The Client-centred Blog

Without the fear, what would you do?

Fear, if misunderstood, is such a debilitating emotion.

When I began my coaching practice it soon became obvious that the business and personal challenges that people experienced were almost always some kind of fear in disguise.

I noticed that when people were stuck or struggling – to get clients, build a better practice, make a decision or a transition – it was rarely that people did not know what to do.

In fact, the one thing we are not short of is information. If you want to know how to do something, then just Google it.

Michael Gerber, author of ‘The E-myth’ said:

‘Why is it that with all the information available today on how to be successful in small business, so few people really are?’

It always comes back to misunderstood fear.

If you reflect for a moment, do you have an aspect or area of your life where fear (in any of its many forms) seems to show up regularly and blocks the huge potential you know you have?

Most of us do and what fear does is distort our thinking and makes it unreliable.

Fear causes the imagination to run wild, filling in the blanks with scenarios that scare us. And because fear can feel so intense it fools us into making decisions that do not stand up to scrutiny or we get into a state of learned helplessness and do nothing.

Fear and financial planning

No one is immune from fear and our clients are in the same boat as us.

If you are in the business of helping clients to make astute life choices and plan for the life they want, then it is essential that you can help them see past their fears and think with clarity.

This is much easier to do when we have been willing to confront our own fears because it gives us humility and understanding. It gives you a genuine and inspiring story to tell.

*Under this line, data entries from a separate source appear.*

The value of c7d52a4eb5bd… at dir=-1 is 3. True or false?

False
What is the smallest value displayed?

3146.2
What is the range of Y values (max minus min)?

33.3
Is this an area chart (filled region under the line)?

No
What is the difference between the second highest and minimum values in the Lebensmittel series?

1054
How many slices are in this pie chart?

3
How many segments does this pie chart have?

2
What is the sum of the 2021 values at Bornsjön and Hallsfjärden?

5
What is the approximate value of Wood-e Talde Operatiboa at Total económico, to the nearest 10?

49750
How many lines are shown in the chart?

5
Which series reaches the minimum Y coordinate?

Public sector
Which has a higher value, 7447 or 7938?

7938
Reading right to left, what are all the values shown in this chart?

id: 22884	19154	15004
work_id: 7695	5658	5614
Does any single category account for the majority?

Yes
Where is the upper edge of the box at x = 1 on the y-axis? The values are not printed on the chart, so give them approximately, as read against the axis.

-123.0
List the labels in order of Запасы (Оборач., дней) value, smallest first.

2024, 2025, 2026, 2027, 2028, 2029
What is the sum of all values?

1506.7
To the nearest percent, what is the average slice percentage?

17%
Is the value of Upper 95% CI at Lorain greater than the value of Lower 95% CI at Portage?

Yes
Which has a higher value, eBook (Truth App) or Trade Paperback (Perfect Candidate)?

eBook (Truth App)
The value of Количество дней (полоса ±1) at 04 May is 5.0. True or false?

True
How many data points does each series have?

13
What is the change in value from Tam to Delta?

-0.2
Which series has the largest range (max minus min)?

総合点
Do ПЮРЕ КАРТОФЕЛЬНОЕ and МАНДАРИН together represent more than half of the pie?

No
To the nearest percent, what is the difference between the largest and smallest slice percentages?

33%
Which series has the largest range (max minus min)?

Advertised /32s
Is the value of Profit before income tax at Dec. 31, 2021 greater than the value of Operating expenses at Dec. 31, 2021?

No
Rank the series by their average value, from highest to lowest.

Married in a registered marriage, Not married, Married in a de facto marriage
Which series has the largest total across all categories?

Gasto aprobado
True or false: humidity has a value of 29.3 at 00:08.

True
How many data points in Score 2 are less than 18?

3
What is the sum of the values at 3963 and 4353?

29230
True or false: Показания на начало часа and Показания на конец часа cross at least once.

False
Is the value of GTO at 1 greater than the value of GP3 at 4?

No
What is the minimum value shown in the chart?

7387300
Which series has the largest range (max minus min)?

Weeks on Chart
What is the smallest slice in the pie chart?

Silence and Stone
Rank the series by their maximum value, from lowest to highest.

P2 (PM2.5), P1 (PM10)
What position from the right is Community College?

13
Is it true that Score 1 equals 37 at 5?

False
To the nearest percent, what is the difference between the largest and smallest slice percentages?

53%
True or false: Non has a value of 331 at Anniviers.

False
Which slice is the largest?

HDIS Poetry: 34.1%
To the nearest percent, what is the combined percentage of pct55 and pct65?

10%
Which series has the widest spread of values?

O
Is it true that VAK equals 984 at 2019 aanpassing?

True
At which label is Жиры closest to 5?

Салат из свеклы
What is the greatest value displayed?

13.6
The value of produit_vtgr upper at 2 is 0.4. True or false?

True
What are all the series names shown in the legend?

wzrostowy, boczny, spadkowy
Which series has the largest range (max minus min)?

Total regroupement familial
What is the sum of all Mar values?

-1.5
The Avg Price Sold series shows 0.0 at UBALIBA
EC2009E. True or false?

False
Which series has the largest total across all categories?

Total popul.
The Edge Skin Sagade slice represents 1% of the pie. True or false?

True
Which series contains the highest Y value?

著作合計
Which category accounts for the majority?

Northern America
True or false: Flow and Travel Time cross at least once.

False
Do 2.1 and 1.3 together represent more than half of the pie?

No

Understanding the impersonal nature of thought

Fear becomes problematic for us when we take it personally. If we have a fearful thought and we think it is a representation of reality, then it can easily lead into downward spiral of limiting beliefs and anxious feelings.

But fearful thoughts are not reality. They are a made-up reality.

The conventional approach to trying to deal with fear so often fails because the very act of dealing with something means we think it must be real.

This is like keeping a baseball bat in your bed so you can bash the monster from under the bed when it appears!

The way the human thought system works is that you cannot separate thought and feeling. You have a thought and you feel it.

This is how all feelings work and if we read more into it than this then we are getting caught up in the illusion.

So, what is there to do?

Nothing. See your fears for what they are – feelings created by thought in the moment. They are not information about your life. There is no monster under the bed.

It is natural to to get caught out by our fearful thoughts from time to time because we forget how the system works and thoughts are very powerful.

At the same time, with real understanding, I have seen many people’s fears, often ones that have plagued them for years, fall away in an instant and they become free to create or do what they want.


John Dashfield spent 14 years as a self-employed adviser. Since 2006 he has been a coach, mentor and author helping advisers create transformations in their business and personal lives.